When I talked with this particular author, he was beginning to doubt whether these professional query writers really knew what they were doing, and for a legitimate reason, as this was a terrible query for all the wrong reasons. While it hits the checkmark for having all the key elements of a query, and is even formatted accurately and spell-checked for grammar, it did a horrible job at the most important part – pitching the book.
In my personal belief, authors should be the ones writing their own query. In my experience, while yes, it is beneficial – and not to mention, faster – to query with more game-accurate templates and professional language, I’m much more willing to accept someone’s submission if the story is actually a good sell to a publisher or its message is something I feel very strong about.
If I read the chapters themselves, the manuscript should have gone through a couple rounds of edits – professionally or personally – so that once I do my job as an editorial agent to do my own round of edits, there isn’t much extra work or time spent to get to the next step of finding the right editor at a publisher and submitting the manuscript.
In some cases, for authors who genuinely do not know how to write a professional query letter, I won’t flat out say no to hiring someone to write it for you, but I would discourage it for the reason that you are depending on those people to accurately pitch your book when no one knows your book better than yourself.
You are the only one who can give the most honest and authentic description of your book.
Not to mention, how you pitch and describe your book to an agent will often be the basis for how that agent pitches and sells your book to a publisher, so the agent makes sure they do not mince words and that they have the author’s best vision for the book in mind.

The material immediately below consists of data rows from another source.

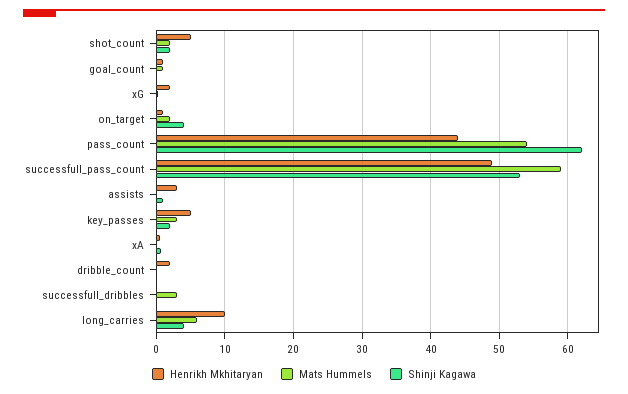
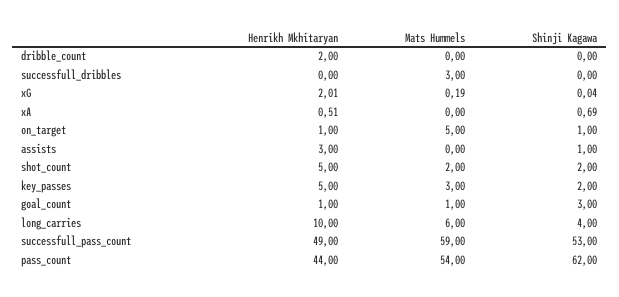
  {
    "Henrikh Mkhitaryan": {
      "shot_count": 5,
      "goal_count": 1,
      "xG": 2.01,
      "on_target": 1,
      "pass_count": 44,
      "successfull_pass_count": 49,
      "assists": 3,
      "key_passes": 5,
      "xA": 0.51,
      "dribble_count": 2,
      "successfull_dribbles": 0,
      "long_carries": 10
    },
    "Mats Hummels": {
      "shot_count": 2,
      "goal_count": 1,
      "xG": 0.19,
-     "on_target": 2,
+     "on_target": 5,
      "pass_count": 54,
      "successfull_pass_count": 59,
      "assists": 0,
      "key_passes": 3,
      "xA": 0,
      "dribble_count": 0,
      "successfull_dribbles": 3,
      "long_carries": 6
    },
    "Shinji Kagawa": {
      "shot_count": 2,
-     "goal_count": 0,
+     "goal_count": 3,
      "xG": 0.04,
-     "on_target": 4,
+     "on_target": 1,
      "pass_count": 62,
      "successfull_pass_count": 53,
      "assists": 1,
      "key_passes": 2,
      "xA": 0.69,
      "dribble_count": 0,
      "successfull_dribbles": 0,
      "long_carries": 4
    }
  }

I’d also like authors to save their money. If you’re seeking a traditional deal anyway, this is a process all about making sure the author gets their money upfront for their hard work. You shouldn’t be paying your budget at this stage for simply querying, in my opinion. If you’re going to pay someone, pay an editor to look at your novel. A professional edit, in my estimation, is at least 3x more likely to land you an agent than a professional query.

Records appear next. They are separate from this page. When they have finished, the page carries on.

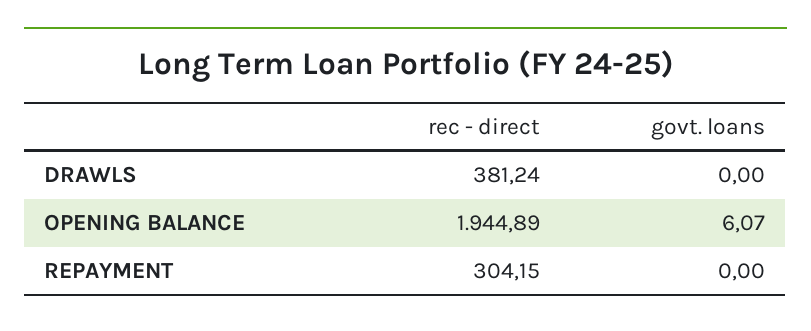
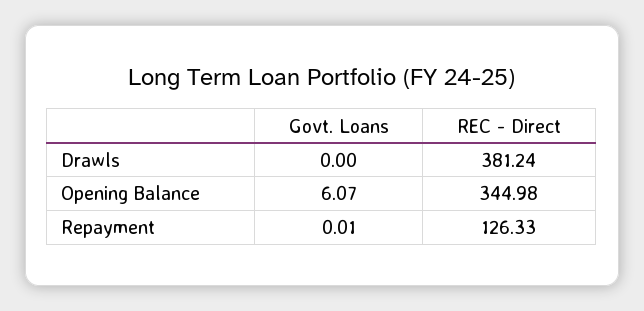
  {
    "rec - direct": {
      "DRAWLS": 381.24,
-     "OPENING BALANCE": 1944.89,
+     "OPENING BALANCE": 344.98,
-     "REPAYMENT": 304.15
+     "REPAYMENT": 126.33
    },
    "govt. loans": {
      "DRAWLS": 0,
      "OPENING BALANCE": 6.07,
-     "REPAYMENT": 0
+     "REPAYMENT": 0.01
    }
  }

I would recommend, even if you did end up paying for your query to be professionally written, to please proofread and ask yourself “is this really the right description for my story?” You want to give yourself the best chance possible, and if you’re running around querying potentially the right agents for your book with the wrong message, it will be a colossal waste of time, money, and effort on your part.

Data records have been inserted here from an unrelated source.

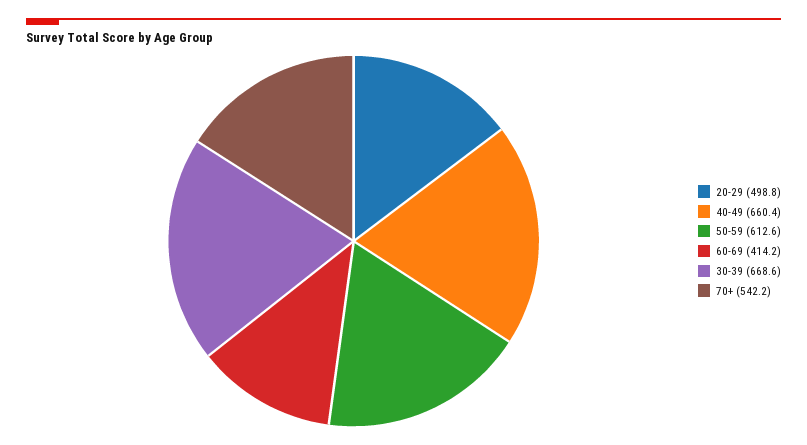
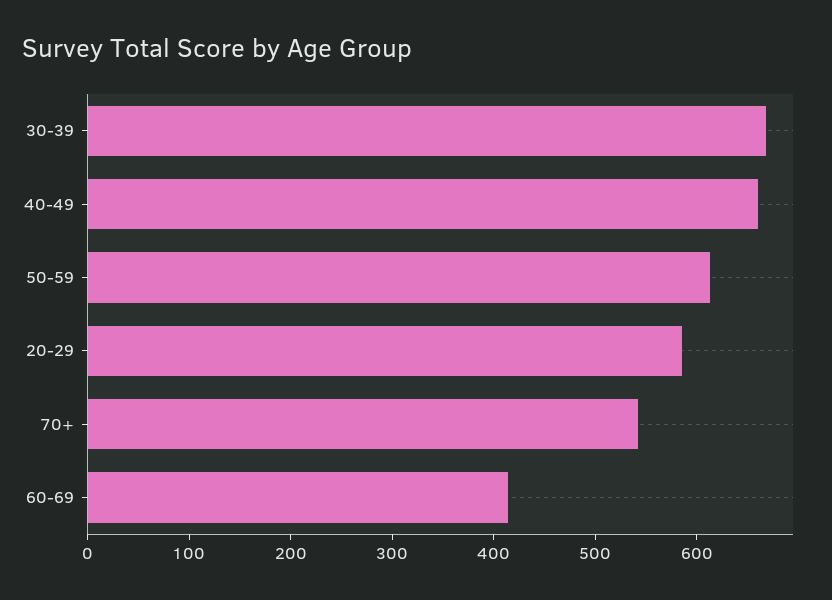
  {
-   "20-29": 498.8,
+   "20-29": 580,
    "40-49": 660.4,
    "50-59": 612.6,
    "60-69": 414.2,
    "30-39": 668.6,
    "70+": 542.2
  }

Of course, this is just one small example, and even mentioned to the author who sent me that query that myself or the other agents who sent rejections may just not have been the right fit for the vision of this book, and in the hands of a different agent, they may see it different. It could be purely circumstantial, but this was the first case I’ve really seen a query that was this dramatically different from the actual book itself.